| Work to be completed |
Reproduce every line below exactly as written; do not include the images.

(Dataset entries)
╔══
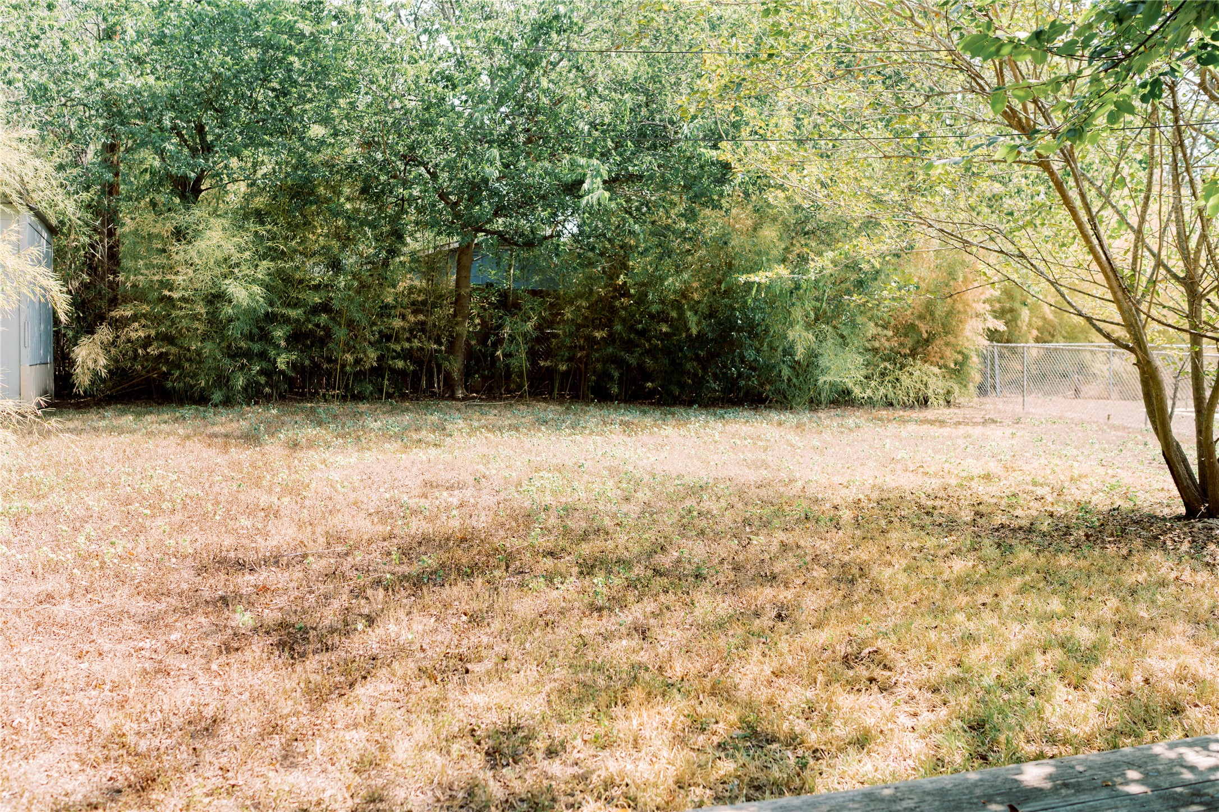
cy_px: 406
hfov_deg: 54.4
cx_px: 610
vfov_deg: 37.9
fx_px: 1185
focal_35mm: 35
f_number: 3.2
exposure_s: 1/640
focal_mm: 35
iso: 125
╚══
| Finished task |
cy_px: 406
hfov_deg: 54.4
cx_px: 610
vfov_deg: 37.9
fx_px: 1185
focal_35mm: 35
f_number: 3.2
exposure_s: 1/640
focal_mm: 35
iso: 125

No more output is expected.